Your objective
Among the entries that follow, find the lines containing the string "round" and copy them.

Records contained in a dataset
------
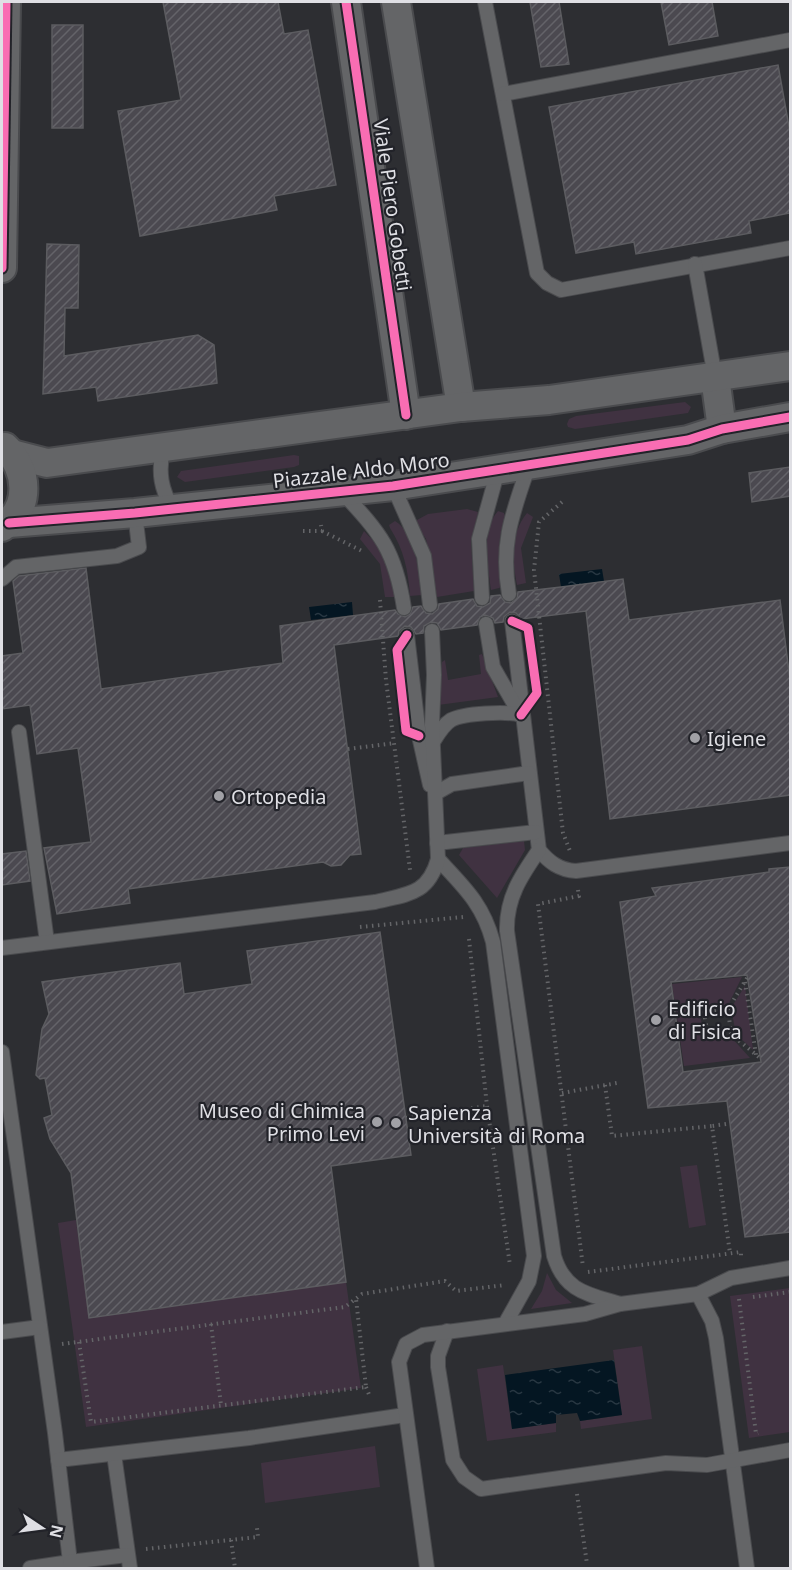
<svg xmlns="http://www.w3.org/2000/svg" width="792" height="1570" viewBox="0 0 792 1570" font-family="'Noto Sans',sans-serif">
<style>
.green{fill:#403241}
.water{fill:url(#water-ripples)}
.building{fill:url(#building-hatch);stroke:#5c5c60;stroke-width:1.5;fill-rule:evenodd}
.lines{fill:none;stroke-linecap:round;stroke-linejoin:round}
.lane-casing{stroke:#4a4b4e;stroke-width:16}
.street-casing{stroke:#4a4b4e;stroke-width:32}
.path{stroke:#646568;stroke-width:4;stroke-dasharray:1.5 4.5;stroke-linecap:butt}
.lane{stroke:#646567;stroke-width:14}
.street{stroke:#646567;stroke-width:28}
.cycleway-casing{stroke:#222329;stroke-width:13}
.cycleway{stroke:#f96db3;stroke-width:9}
.poi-dot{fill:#a1a1a6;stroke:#222329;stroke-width:2}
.labels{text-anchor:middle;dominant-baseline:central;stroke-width:4.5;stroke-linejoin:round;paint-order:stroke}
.street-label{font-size:20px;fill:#dfdfe4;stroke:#222329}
.poi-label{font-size:20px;fill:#dfdfe4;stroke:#222329;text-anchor:start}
</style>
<defs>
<pattern id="water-ripples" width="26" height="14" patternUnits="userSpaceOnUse" patternTransform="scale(1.5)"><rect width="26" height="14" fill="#041622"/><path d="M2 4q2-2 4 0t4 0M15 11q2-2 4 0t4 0" fill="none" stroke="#283742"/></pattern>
<pattern id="building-hatch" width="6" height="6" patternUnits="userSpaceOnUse" patternTransform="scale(1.5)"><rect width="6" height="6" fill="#4b4950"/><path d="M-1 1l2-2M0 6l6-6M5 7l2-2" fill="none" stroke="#646369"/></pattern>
</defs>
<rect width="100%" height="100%" fill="#2d2e32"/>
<g class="green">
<polygon points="685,402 691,407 688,413 575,429 568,427 567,424 569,419 576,416"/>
<polygon points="294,455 299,456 299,465 294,467 185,482 177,477 181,471"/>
<polygon points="467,509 478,512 471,543 474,591 437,597 426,539 416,524 417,520 428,514"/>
<path d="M498,511L504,513L505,517C497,541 498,562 503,587L491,590C488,566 480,531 498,511Z"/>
<path d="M527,513L533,517L521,548L526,583L517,585C512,559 510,534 527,513Z"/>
<path d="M395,521C417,535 418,571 422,595L410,596C408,570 404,550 390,528L389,525Z"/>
<polygon points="364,531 383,551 395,597 385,597 380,564 360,539"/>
<polygon points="482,654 498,697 438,705 442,662 445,660 448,680 481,674 479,655"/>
<polygon points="524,841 525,850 497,898 459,855 463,848"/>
<polygon points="742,977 728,1005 699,1010 705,1040 731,1037 750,1058 684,1066 672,984"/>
<polygon points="745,986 753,1050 736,1034 731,1008"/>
<polygon points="697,1165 706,1225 689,1228 680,1167"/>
<polygon points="76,1220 89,1318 346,1282 361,1388 86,1427 58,1223"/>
<polygon points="547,1273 556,1290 572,1303 531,1309 542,1291"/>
<polygon points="790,1288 790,1432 749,1438 730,1296"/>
<polygon points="642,1346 652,1419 581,1429 580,1421 622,1415 613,1350"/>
<polygon points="503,1365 512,1429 556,1423 556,1432 487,1441 477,1369"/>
<polygon points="375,1446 380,1487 265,1503 261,1463"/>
</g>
<g class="water">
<polygon points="602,569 604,581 561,587 559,574"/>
<polygon points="352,602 353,615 311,620 309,607"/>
<polygon points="614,1360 622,1415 580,1421 577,1413 556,1415 556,1423 512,1429 505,1375"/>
</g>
<g class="building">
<polygon points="163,2 278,2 284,34 308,30 336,185 274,196 277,210 140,236 118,111 181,100"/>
<polygon points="530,2 559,2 569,64 541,67"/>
<polygon points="661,2 712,2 718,36 669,45"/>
<rect x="52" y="25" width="31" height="103"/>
<polygon points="778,65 790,132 790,213 749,221 751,233 636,254 634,242 576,253 549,107"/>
<polygon points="47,244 79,245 78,308 65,308 64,356 198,335 214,345 217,383 98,401 96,387 43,394"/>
<polygon points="790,467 790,496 752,502 749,473"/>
<polygon points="86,568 101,689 283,663 280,626 395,610 398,614 405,617 410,614 413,607 421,606 426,613 432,614 438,609 439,604 473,599 477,606 483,607 490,603 491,596 500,595 505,602 511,603 517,598 518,592 561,587 623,579 629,620 780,600 790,680 790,795 610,819 586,611 521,619 516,613 510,612 504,617 503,622 495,623 493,618 485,615 480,617 477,625 441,630 437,623 431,622 424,626 423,633 416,634 411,627 405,626 399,631 398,636 334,645 361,854 350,855 341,865 331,866 323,862 128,889 130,903 57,914 44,848 91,842 78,748 37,754 30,705 2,709 2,656 23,653 13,581 19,576"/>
<polygon points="26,851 30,881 2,885 2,854"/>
<path d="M790,867V1232L745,1237L727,1101L648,1108L620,902L656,896L652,888L769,872V869ZM747,975L761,1062L683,1072L671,982Z"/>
<polygon points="380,932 411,1155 331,1166 346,1282 89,1318 71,1173 50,1139 44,1118 52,1115 45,1078 40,1079 36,1075 42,1029 49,1014 42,982 180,963 184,994 252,984 247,951"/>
</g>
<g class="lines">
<defs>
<g id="lane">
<polyline points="485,2 537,273 547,283 561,290 790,248"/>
<polyline points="503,94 790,40"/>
<polyline points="695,264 715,377"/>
<path d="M163,449C158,473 161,489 173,510"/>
<polyline points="393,486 424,556 430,605"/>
<path d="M342,492C381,534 395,550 404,608"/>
<polyline points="2,579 16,567 117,556 139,547 135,513"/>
<path d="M509,594C500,543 513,512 529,465"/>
<polyline points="482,598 479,539 498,470"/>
<path d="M512,621L539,850C549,862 559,870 576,871L790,843"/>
<polyline points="486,624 493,667 520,714"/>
<polyline points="407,635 419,736 430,785"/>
<polyline points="19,732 47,942"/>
<path d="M433,742C438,734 443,725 451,720C464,713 507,711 521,715"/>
<polyline points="436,793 452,784 529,773"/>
<polyline points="437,843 536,832"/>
<path d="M539,850C521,876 506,898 507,931L554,1256C565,1292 588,1294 620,1304"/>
<path d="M438,859C464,887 483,904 493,942L534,1256L529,1281L505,1324"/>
<path d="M2,948L375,902C407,894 428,895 438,859L432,725L434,675L432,631"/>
<polyline points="2,1052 55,1433 70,1562 30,1568"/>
<polyline points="698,1294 712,1321 716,1338 747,1568"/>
<polyline points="447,1331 438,1356 438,1367 453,1460 464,1477 481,1489 666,1463 707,1465 790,1450"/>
<polyline points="2,1332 40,1327"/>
<polyline points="114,1454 130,1568"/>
<polyline points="58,1460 249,1438 405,1415"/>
<polyline points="70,1562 127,1555"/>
<polyline points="427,1568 399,1362 406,1344 423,1335 585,1314 620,1304 698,1294 731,1278 790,1268"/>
</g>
<g id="street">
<polyline points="346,2 406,415"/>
<polyline points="396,2 461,407"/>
<polyline points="2,268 6,2"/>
<polyline points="715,377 722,429"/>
<polyline points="12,454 47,463 461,407 549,400 790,366"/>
<polyline points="9,523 135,513 393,486 688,440 722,429 790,417"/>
<path d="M2,527C32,509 28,468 5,447"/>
</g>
</defs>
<use href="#lane" class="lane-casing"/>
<use href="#street" class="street-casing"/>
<g class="path">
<polyline points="562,502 539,522 534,570 563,833 570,851"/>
<polyline points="303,531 322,531 321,525"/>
<polyline points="322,531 364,552"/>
<polyline points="380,600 386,680 410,870"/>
<polyline points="348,749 395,743"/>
<polyline points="578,890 579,896 538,904 583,1267"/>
<polyline points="360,927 463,917"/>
<polyline points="469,939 487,1106 510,1265"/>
<polyline points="747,978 728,1009 731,1034 760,1058"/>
<polyline points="745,982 756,1055"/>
<polyline points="728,1009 704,1012 708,1037 731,1034"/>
<polyline points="605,1085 612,1136 712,1126"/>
<polyline points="562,1093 617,1083"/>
<polyline points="406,1118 487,1106"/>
<polyline points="726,1124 712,1126 730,1253"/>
<polyline points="588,1272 741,1252 741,1256"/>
<polyline points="753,1297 790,1292"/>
<polyline points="739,1299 756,1434 758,1433"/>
<polyline points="211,1324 221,1405"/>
<polyline points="79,1342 91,1422 366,1387 356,1299"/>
<polyline points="62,1344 345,1307 362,1294 445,1281 456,1291 505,1285"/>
<polyline points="366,1387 370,1397"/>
<polyline points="577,1494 587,1564"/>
<polyline points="231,1540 235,1568"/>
<polyline points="146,1549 258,1537 257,1528"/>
</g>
<use href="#lane" class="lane"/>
<use href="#street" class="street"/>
<defs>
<g id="cycleway">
<polyline points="346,2 406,415"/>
<polyline points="2,268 6,2"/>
<polyline points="9,523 135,513 393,486 688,440 722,429 790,417"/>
<polyline points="512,621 528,628 537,693 521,715"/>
<polyline points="407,635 397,650 406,731 419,736"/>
</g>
</defs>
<use href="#cycleway" class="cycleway-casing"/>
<use href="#cycleway" class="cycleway"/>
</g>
<g class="poi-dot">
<circle cx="695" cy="738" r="6"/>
<circle cx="219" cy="796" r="6"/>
<circle cx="656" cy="1020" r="6"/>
<circle cx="377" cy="1122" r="6"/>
<circle cx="396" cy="1123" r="6"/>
</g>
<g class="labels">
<g class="street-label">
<text transform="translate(393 205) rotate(82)">Viale Piero Gobetti</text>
<text transform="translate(361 470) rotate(-7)">Piazzale Aldo Moro</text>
</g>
<g class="poi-label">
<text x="707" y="738">Igiene</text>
<text x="231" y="796">Ortopedia</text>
<text x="668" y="1008">Edificio<tspan x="668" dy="23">di Fisica</tspan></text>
<text x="365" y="1110" text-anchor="end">Museo di Chimica<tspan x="365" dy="23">Primo Levi</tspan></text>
<text x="408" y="1112">Sapienza<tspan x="408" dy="23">Università di Roma</tspan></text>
</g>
</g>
<rect width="792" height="1570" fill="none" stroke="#dfdfe4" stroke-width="6"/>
<g transform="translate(42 1528) rotate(103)" stroke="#222329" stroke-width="4.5" paint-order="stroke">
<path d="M0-4.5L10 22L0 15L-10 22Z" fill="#dfdfe4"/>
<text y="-9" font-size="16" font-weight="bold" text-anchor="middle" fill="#dfdfe4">N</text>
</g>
</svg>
------
Answer
.lines{fill:none;stroke-linecap:round;stroke-linejoin:round}
.labels{text-anchor:middle;dominant-baseline:central;stroke-width:4.5;stroke-linejoin:round;paint-order:stroke}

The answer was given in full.